Commission backs traffic impact fees in Ascension

The Ascension Parish Planning Commission backed the concept Wednesday of transportation impact fees on new residential and commercial development.

But the group, which has been discussing the concept for several months, did not recommend to the Parish Council an impact fee ordinance with a suggested fee schedule.

Although the Planning Commission historically has honed a variety of development-related ordinances for the council to consider, commissioners said after their 6-0 vote that they did not see it as their role with respect to the transportation impact fee.

They said the issue of setting appropriate impact fees should be up to the council, possibly through a separate committee that could study the issue in more detail.

“We wanted to put a little wind in their sails to ‘OK, let’s get this started,’ ” Commissioner Donald Songy said after the meeting.

Songy, a former parish school superintendent and backer of the concept, served on a similar study group in 2005 when then-Parish President Ronnie Hughes proposed road impact fees amid the post-Hurricane Katrina building boom.

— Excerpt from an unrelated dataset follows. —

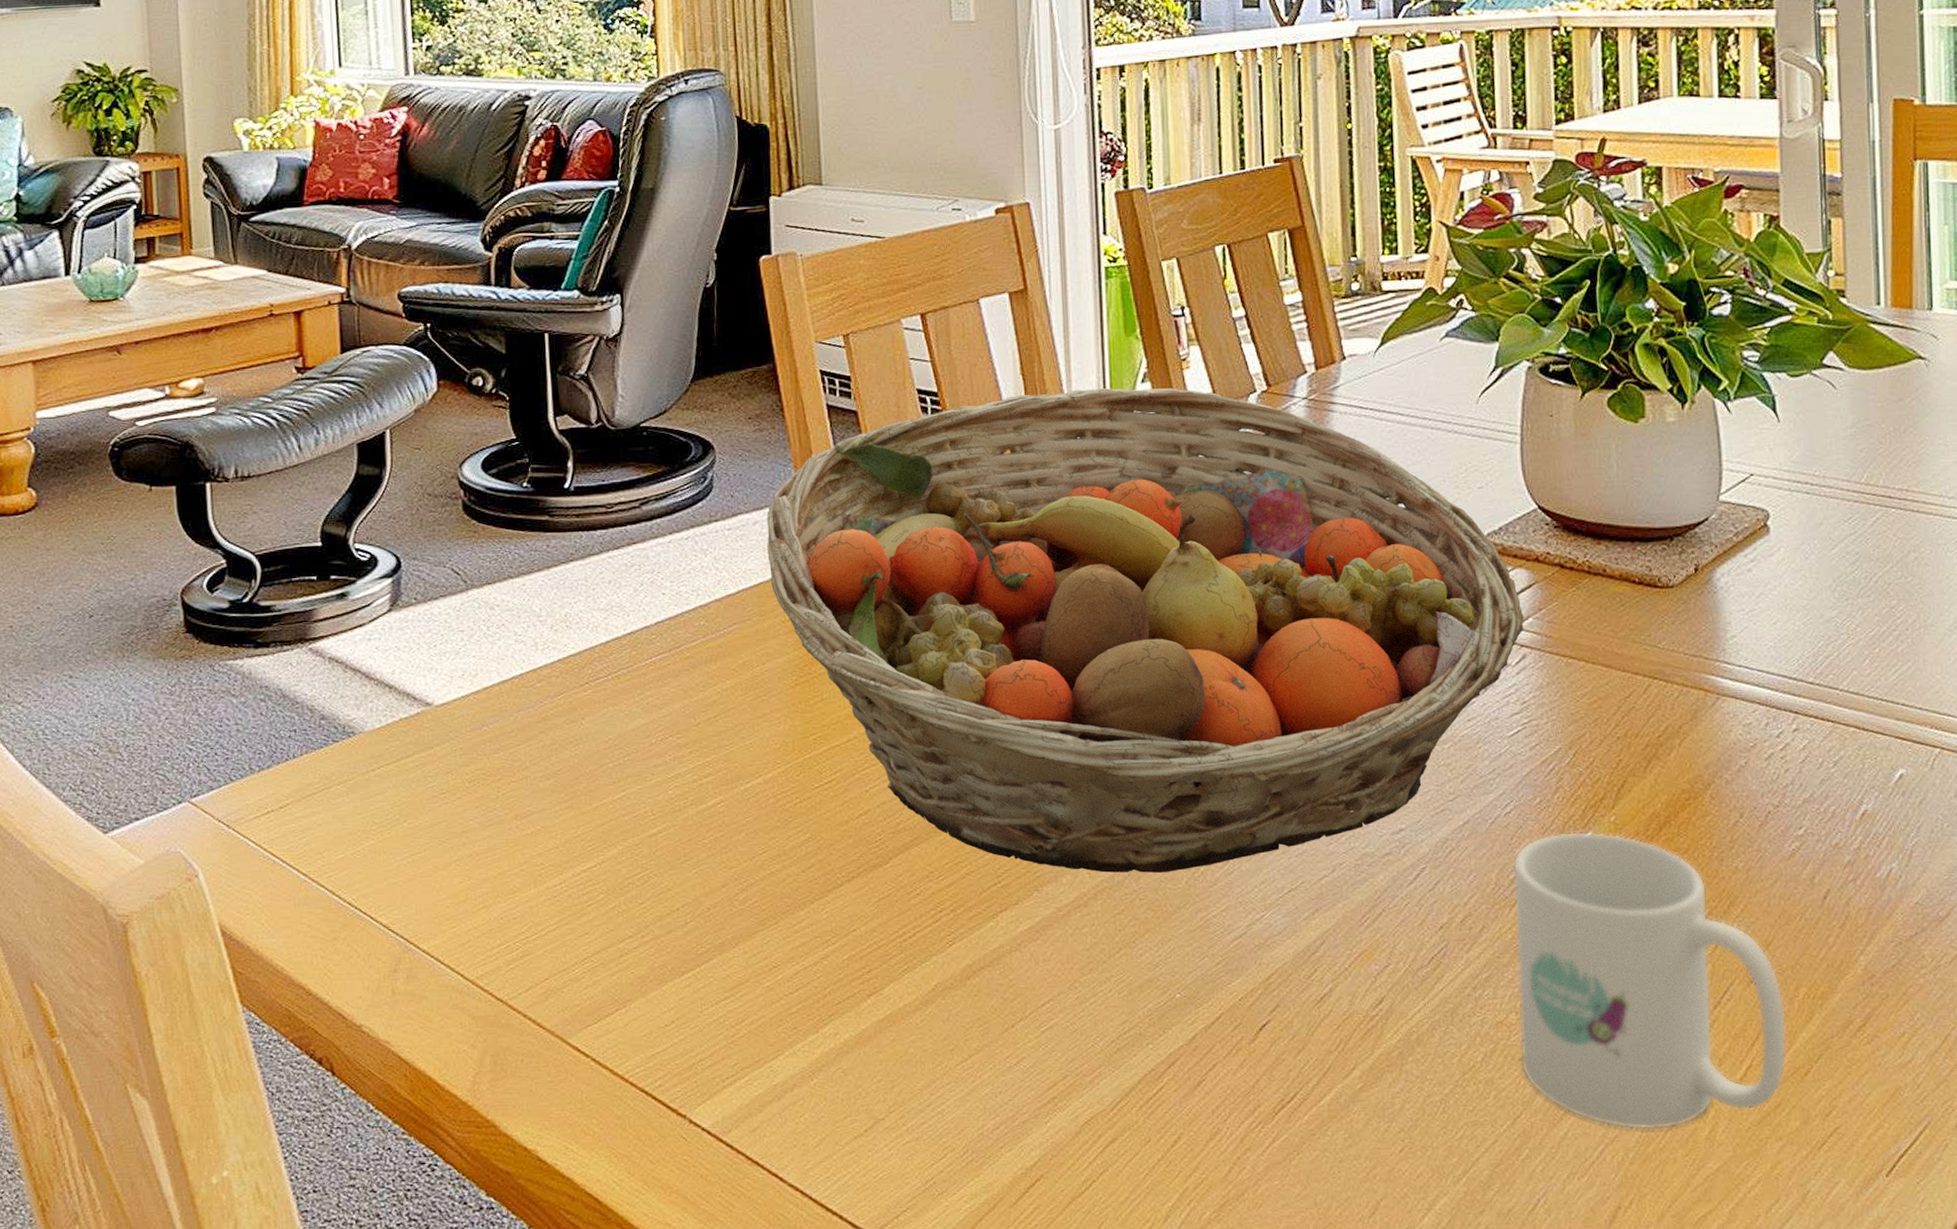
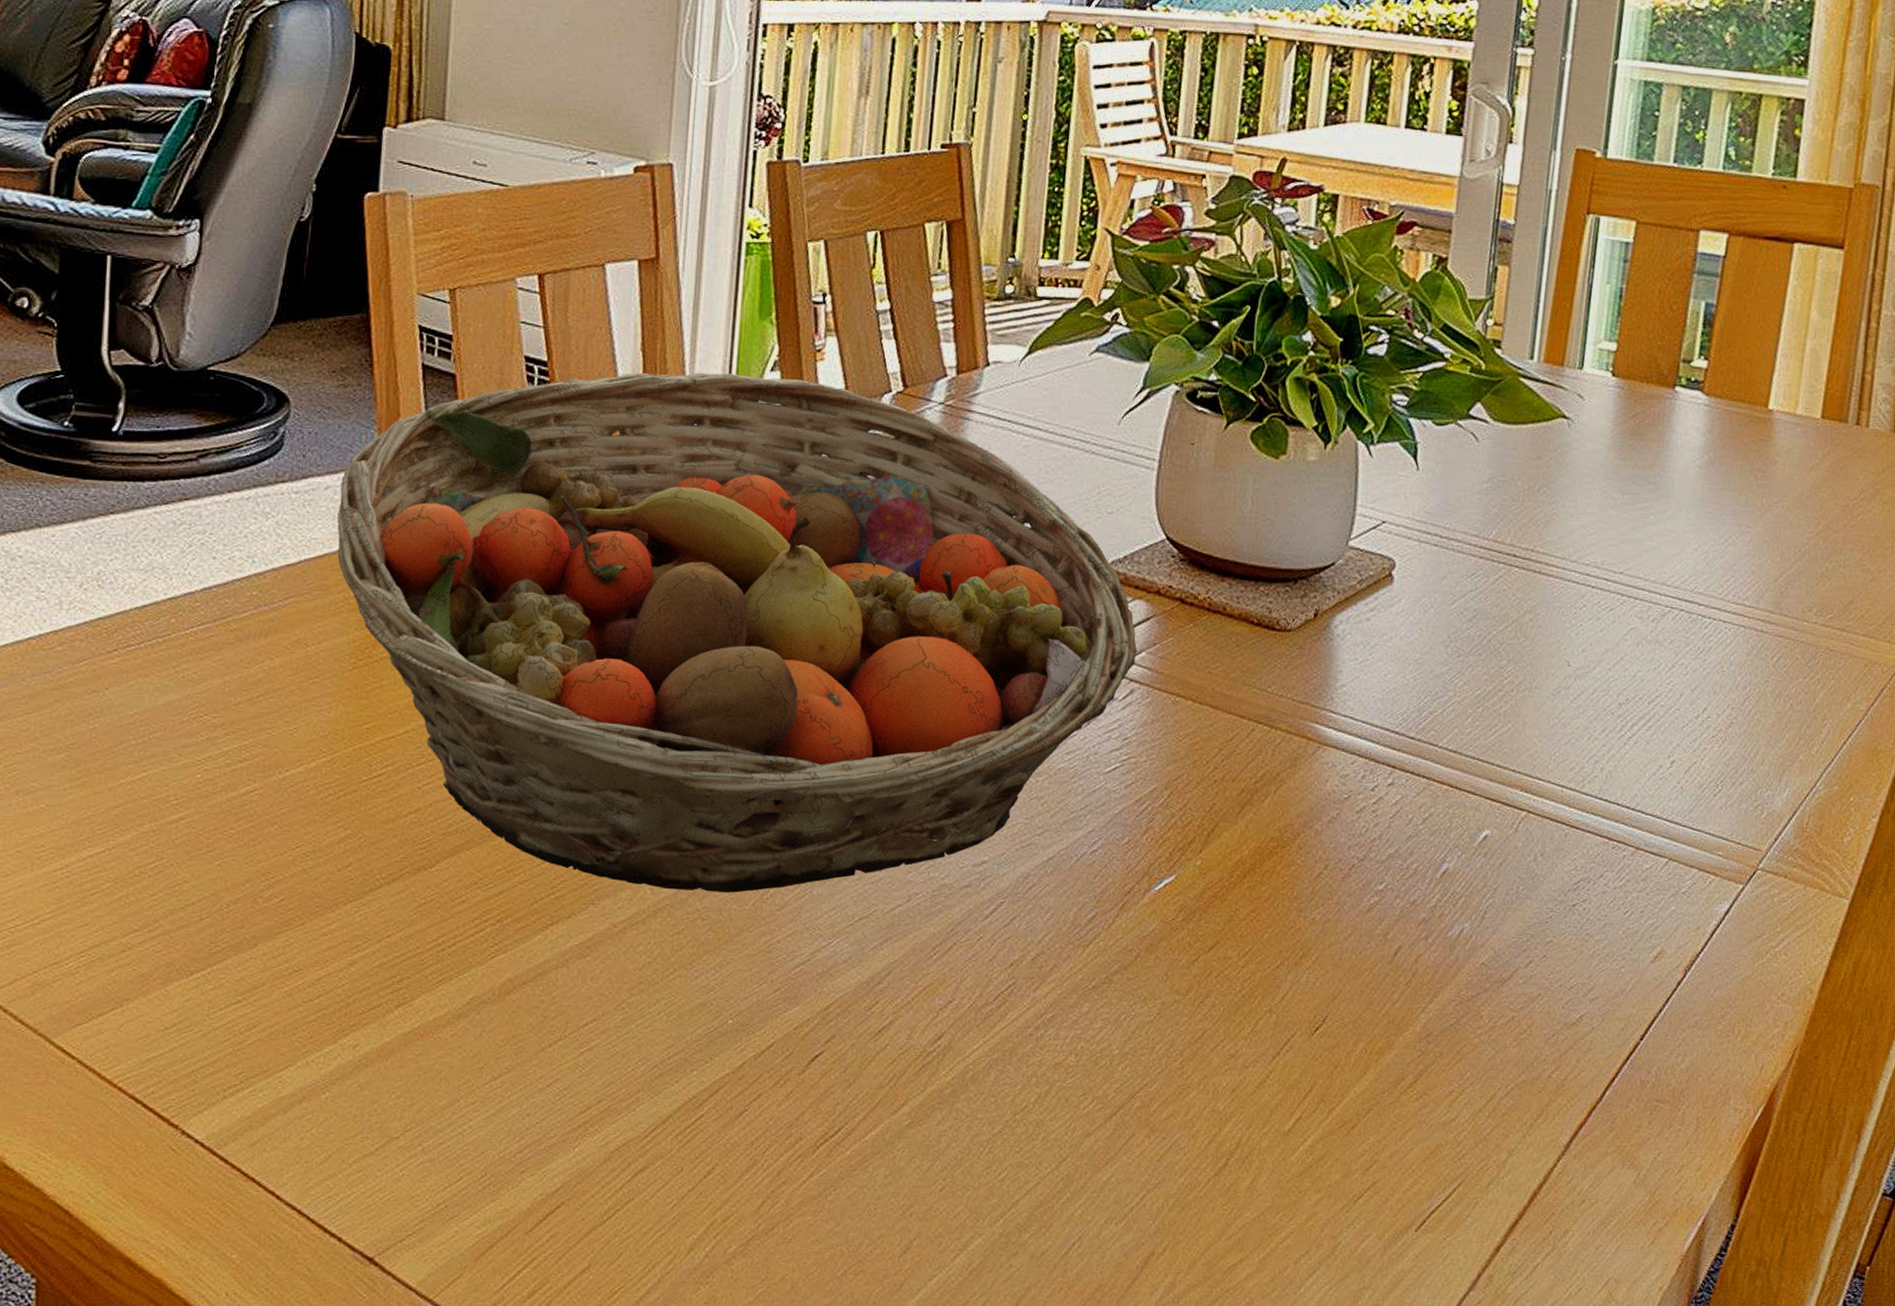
mug: present [1513,831,1788,1130] -> none [1074,873,1342,1177]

Impact fees call for new developments to pay a fee to help with the costs it creates when it attracts new residents and cars, but the idea also can generate opposition from builders and raise concerns about housing affordability.

Some communities have impact fees for a variety of municipal services, but Ascension’s old plan focused on roads.

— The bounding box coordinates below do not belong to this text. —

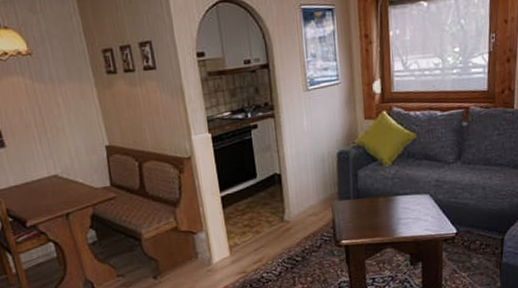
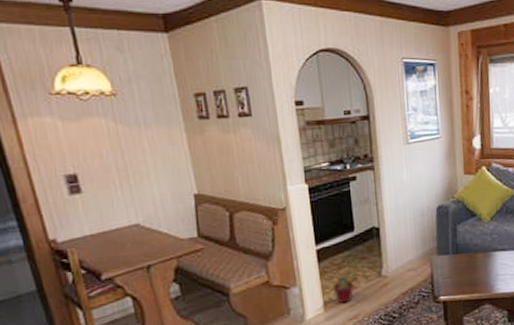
potted plant: none [235,205,268,248] -> present [330,259,365,304]

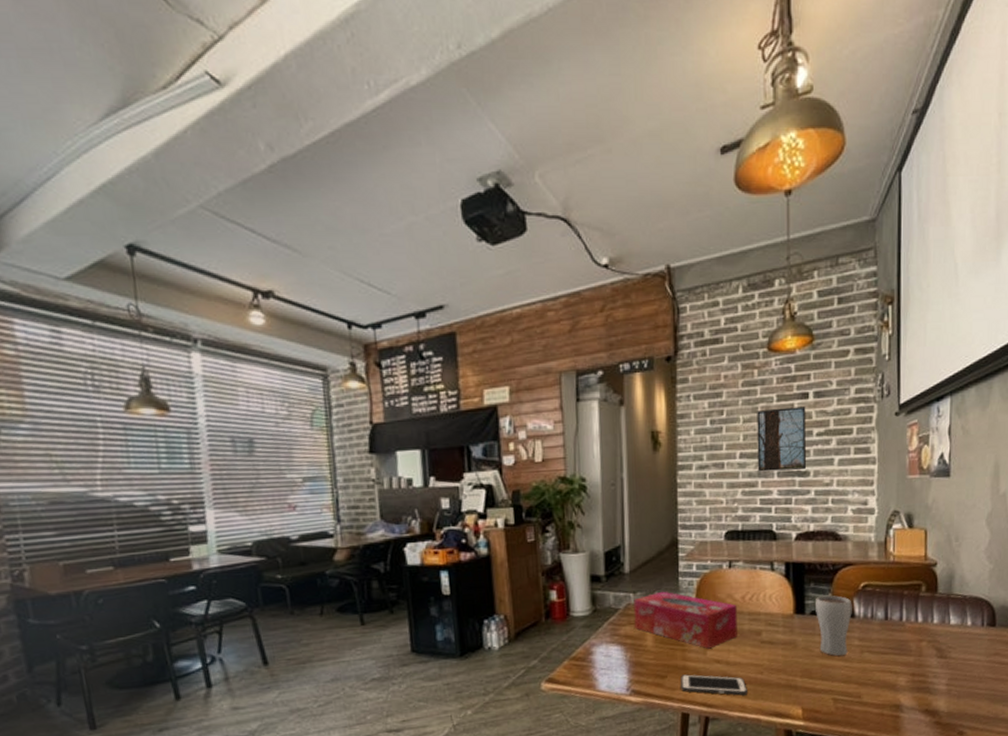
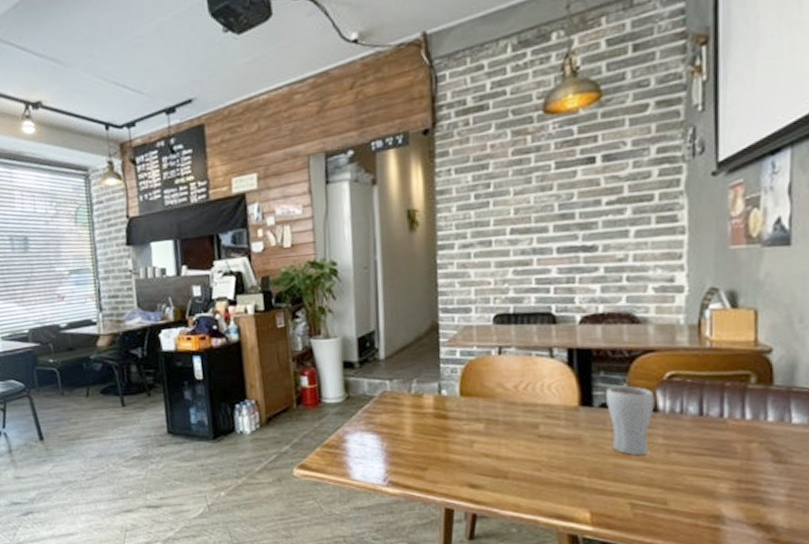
tissue box: present [633,591,737,649] -> none [390,378,509,442]
cell phone: present [681,674,748,696] -> none [443,467,523,493]
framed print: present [757,406,806,472] -> none [531,172,592,249]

In June 2006, that ordinance, which needed a two-thirds vote to pass, received a seven-person majority on the 11-member council but failed to get the final, eighth vote.

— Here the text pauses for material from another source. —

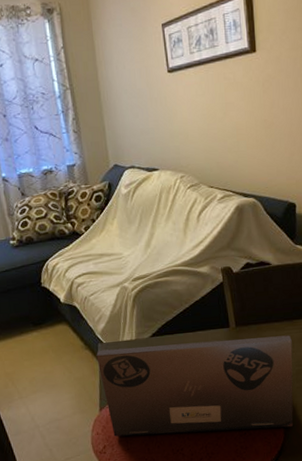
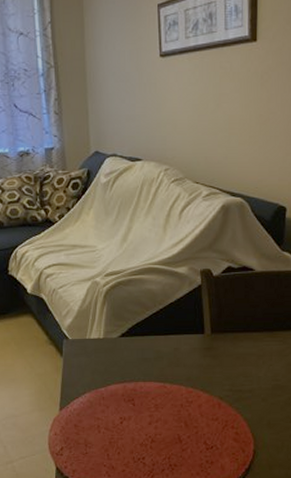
laptop: present [96,335,294,437] -> none [60,346,270,445]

The current Planning Commission has been working off the old ordinance and its fees for discussion purposes.

Planning Director Ricky Compton said after the meeting Wednesday that the council will have to decide whether to hire a firm to decide what current proposed impact fees should be.

The fees in the old impact fee proposal are now nearly nine years old.

“I don’t think you should regurgitate the existing one and just pass it because it’s there,” Compton said.

In 2005, consultant Duncan Associates of Austin, Texas, conducted a study to determine what the fees should be for the market in Ascension then, basing them on road needs, development impacts and the parish tax base.

At the time, the fees were estimated to have generated $2.5 million annually, The Advocate reported then.

Charles Landry, a Baton Rouge lawyer who helped develop the old ordinance, told a Parish Council committee last year that even impact fees already in place need to be updated every so many years with a new study.

The fees in 2005 were predicated on the type of new development and the proposed square-footage in many cases.

Councilman Todd Lambert, who voted against impact fees in 2006, reminded the commissioners that the commercial fees, proposed then at more than $2,000 per 1,000 square foot, raised concerns about pricing out new mom-and-pop businesses.

Councilwoman Teri Casso, who has pushed to restart the impact fee discussion as Council Finance Committee chair, said her committee could consider who would serve in a group to look at the issue.

“I know this is not an easy issue to look at, and I appreciate very much that you did so,” she told the commissioners.